Ben tests boundaries. Sure, Alex and Willy do too, but Ben does so with a mixture of passion, determination, resourcefulness, and resilience that continues to amaze and astound. This has nothing to do with his autism, but is part of his personality. It’s part of who he is; the ways it manifests are influenced by autistic traits, but this nature is inherent in all that is Ben.
I’ve been reading a lot of newsy stuff and I can’t help but feel jaded. There’s still an overwhelming amount of “autism is bad” out there. People go into details about what autism takes away and it’s frustrating to read. It’s like they’re so busy looking for what’s not there, they don’t see what is: a person, a unique person who is doing the best he or she can to exist in a world that wasn’t made with his or her needs in mind. Parents seem so flummoxed that they didn’t get their mini-me, they’re lost when it comes to seeing, being aware of the person their child really is.

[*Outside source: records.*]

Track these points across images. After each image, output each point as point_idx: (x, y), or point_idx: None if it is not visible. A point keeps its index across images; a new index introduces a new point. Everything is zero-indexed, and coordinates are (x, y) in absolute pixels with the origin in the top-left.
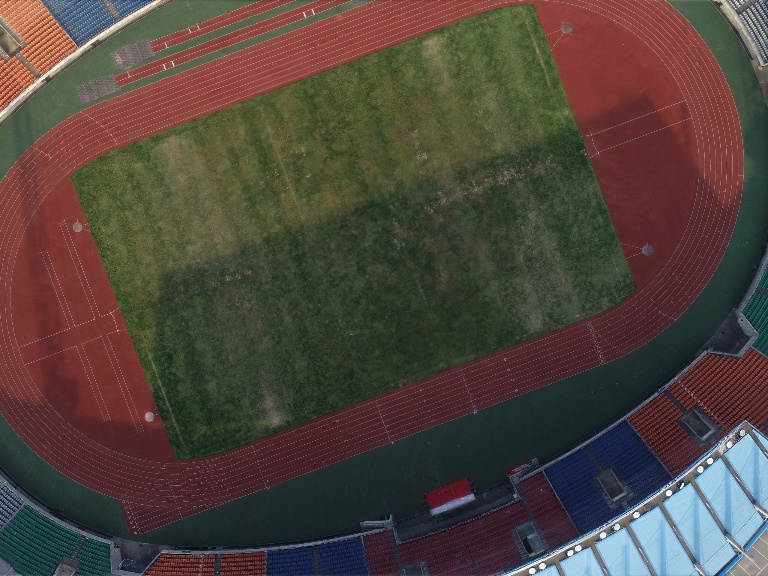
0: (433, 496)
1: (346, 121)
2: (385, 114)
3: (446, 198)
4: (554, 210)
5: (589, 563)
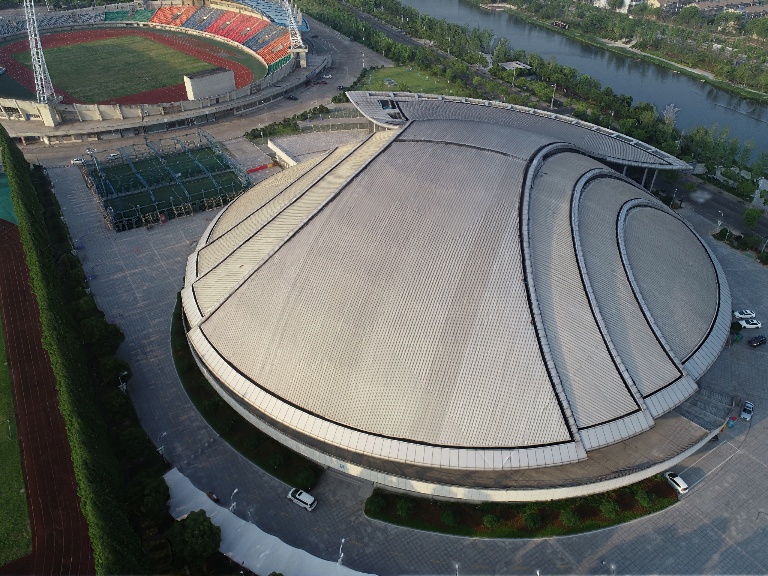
0: None
1: None
2: (171, 61)
3: None
4: (132, 86)
5: None
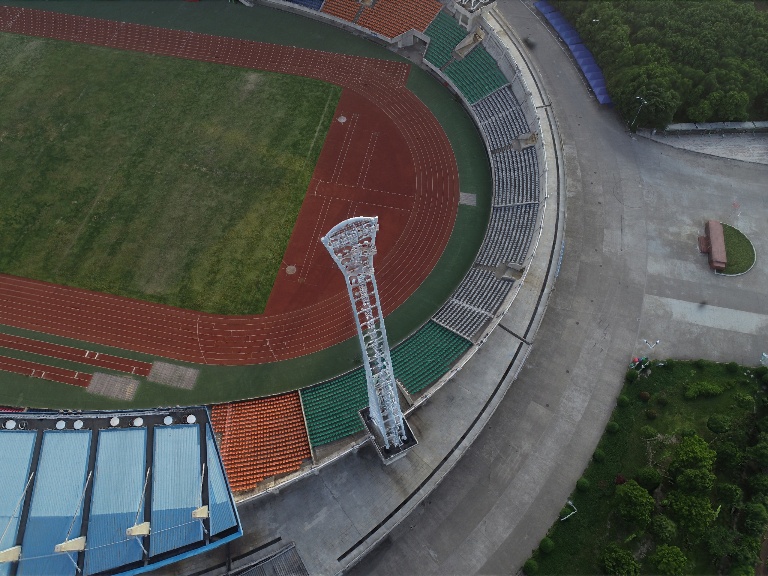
0: None
1: (5, 223)
2: None
3: (1, 135)
4: None
5: None
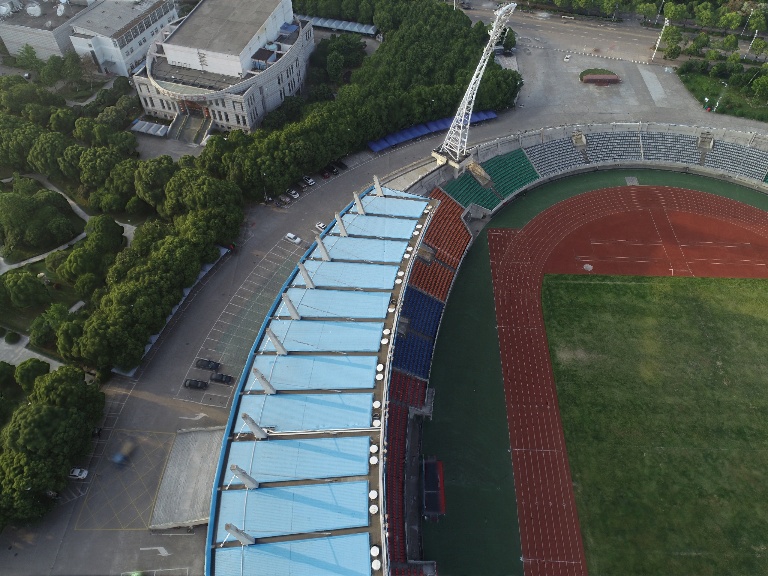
0: (438, 468)
1: None
2: None
3: None
4: None
5: (349, 573)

I don’t get it. I don’t understand. Why do parents get so stuck on having the child they want—something they have no control over, something that few parents ever really get—that they miss out on the child they have? This isn’t really an autism thing, either. Some parents want their children to grow up to be doctors, but the children would rather be artists. Some parents want their children to marry and have babies, but the children are perpetual bachelors or bachelorettes or—gasp!—they may even be gay. Why is it that so many parents try to force their children—unique people who are very much themselves—into some kind of mold that doesn’t really fit? Whether it’s driving your child crazy with your lust for vicarious football glory or trying to make your autistic child normal, how do they justify it?
Is it really so hard to respect the little people in your care?